Parking Lot Hit and Run Leaves Hampton, VA Woman Dead | Shapiro, Washburn & Sharp

A female pedestrian died from injuries she suffered in an early morning crash in Hampton, Virginia (VA). The at-fault driver fled the scene of the fatal wreck in the 400 block of Woodview Lane, and police are asking anyone who knows him or the whereabouts of the 2008 cream-colored Dodge Charger he was driving to call the Crime Line at 1-888-LOCK-U-UP (888-562-5887).

 

 

The hit-and-run collision happened at around 2 am on April 22, 2017. The victim initially survived with critical injuries, but she passed away at the hospital later in the day. The man identified as being at fault is facing arrest on a warrant for felony hit and run.

According to section 46.2-894 of the Virginia Code, a driver can be convicted of a fifth-degree felony for failing to stop at the scene of any accident with injuries, to alert police and contact emergency medical personnel, and, when possible, to “render reasonable assistance to any person injured in such accident, including taking such injured person to a physician, surgeon, or hospital if it is apparent that medical treatment is necessary or is requested by the injured person.”

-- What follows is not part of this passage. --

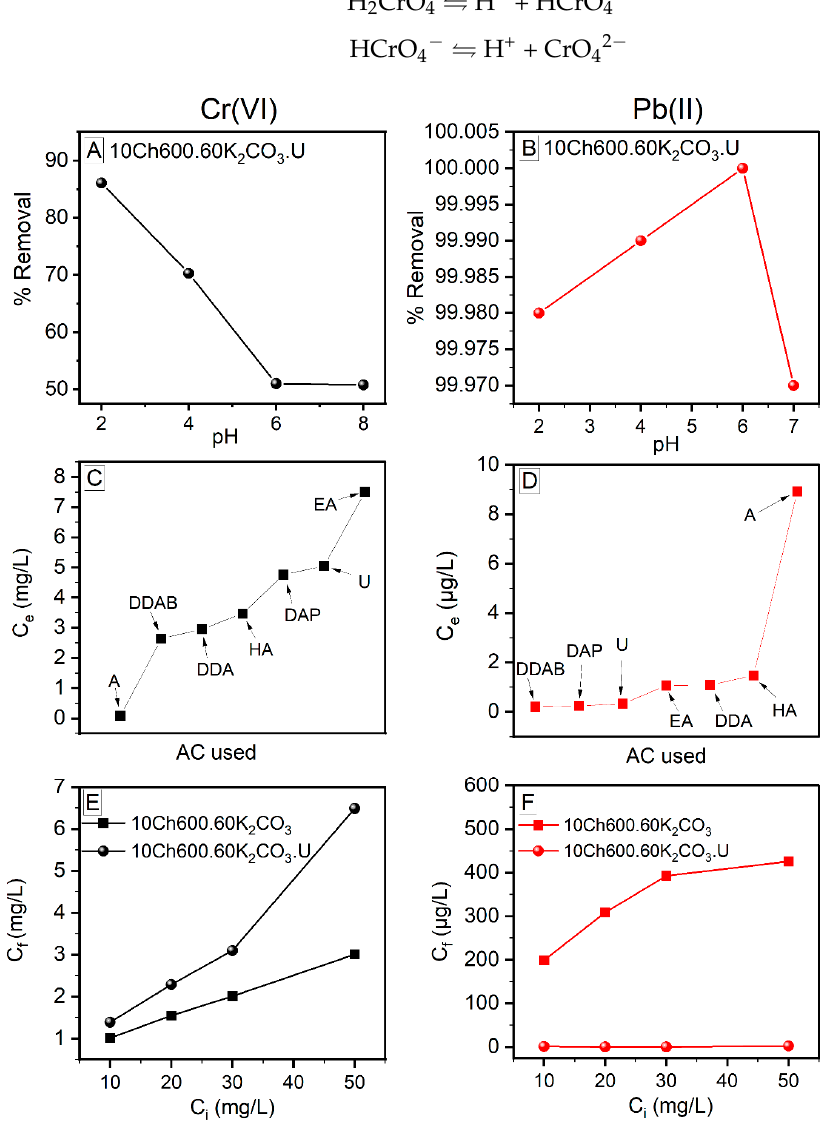
Figure 6. The behavior of Cr(VI) ( Left ) and Pb(II) ( Right ) ion removal with different parame- ters (explained in the List of Symbols and Units section). A, B: Effect of pH on the removal efficiency of heavy metals; C, D: Effect of different N enrichment reagents on the concentration of heavy metals at equilibrium; E, F: Comparison of the initial concentration of the heavy metals and their corresponding final concentration remained after the adsorption process. Conditions: AC dose: 10 g/L; the contact time: 1 h; T: 25 °C; Cr(VI) and Pb(II) C i: 10 mg/L (A − D); and Cr(VI) pH: 2, Pb(II) pH: 6 (C − F).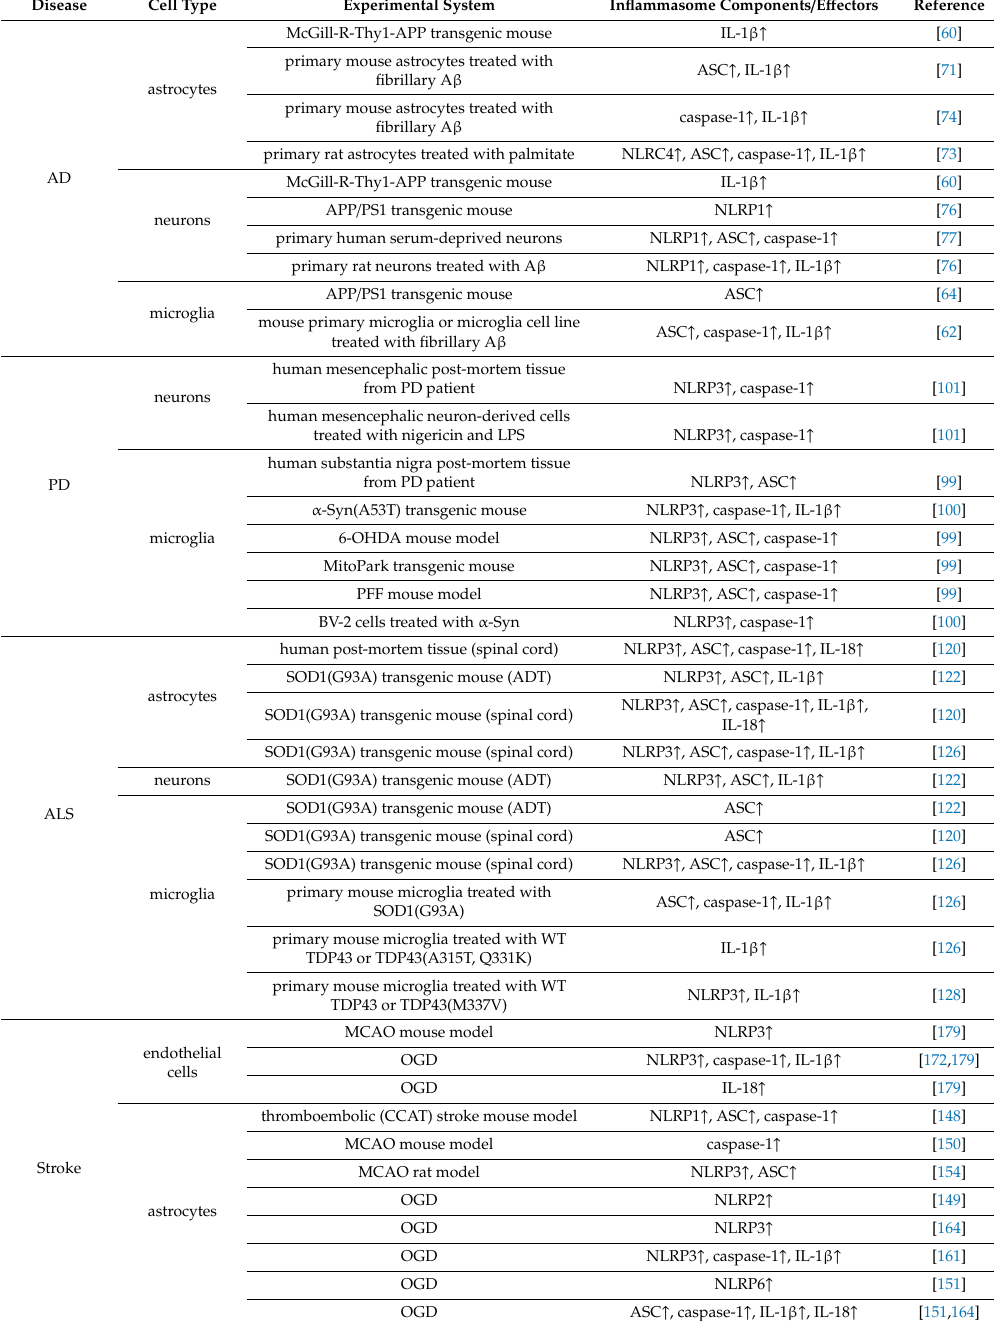
Table 1. Changes in levels of inflammasome components and e ff ectors in cells of the NVU in age-related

Sadly, growing numbers of drivers all across the United States are neglecting their legal duties after getting involved in a crash with another vehicle or pedestrian. In 2017, the Insurance Information Institute reported

 

The number of fatal hit and run crashes has been rising since 2009, according to a USA Today analysis based on NHTSA data. In 2009 there were 1,274 fatal hit and run crashes, 1,393 in 2010 and 1,449 in 2011. The AAA Foundation for Traffic Safety said that about one in five pedestrian fatalities were caused by hit and run drivers and 60 percent of all hit and run deaths were among pedestrians.

In addition to leaving people hurt and, sometimes, dying, a hit-and-run driver avoids the legal obligation to share insurance and personal contact information. Language in the Virginia statute quoted above requires a driver who crashes to “report his name, address, driver’s license number, and vehicle registration number forthwith to the State Police or local law-enforcement agency, to the person struck and injured if such person appears to be capable of understanding and retaining the information, or to the driver or some other occupant of the vehicle collided with or to the custodian of other damaged property.”

When that does not happen, accident victims may have to pay the full costs of their own medical bills, burial costs and other crash-related expenses. Uninsured motorist coverage can defray some of those unjust costs, but the wrong person — the innocent victim — is still paying.

My Virginia wrongful death law firm colleagues and I hope law enforcement quickly locate the Hampton hit-and-run driver and take him into custody. Justice for the pedestrian who lost her life and for her family demands it.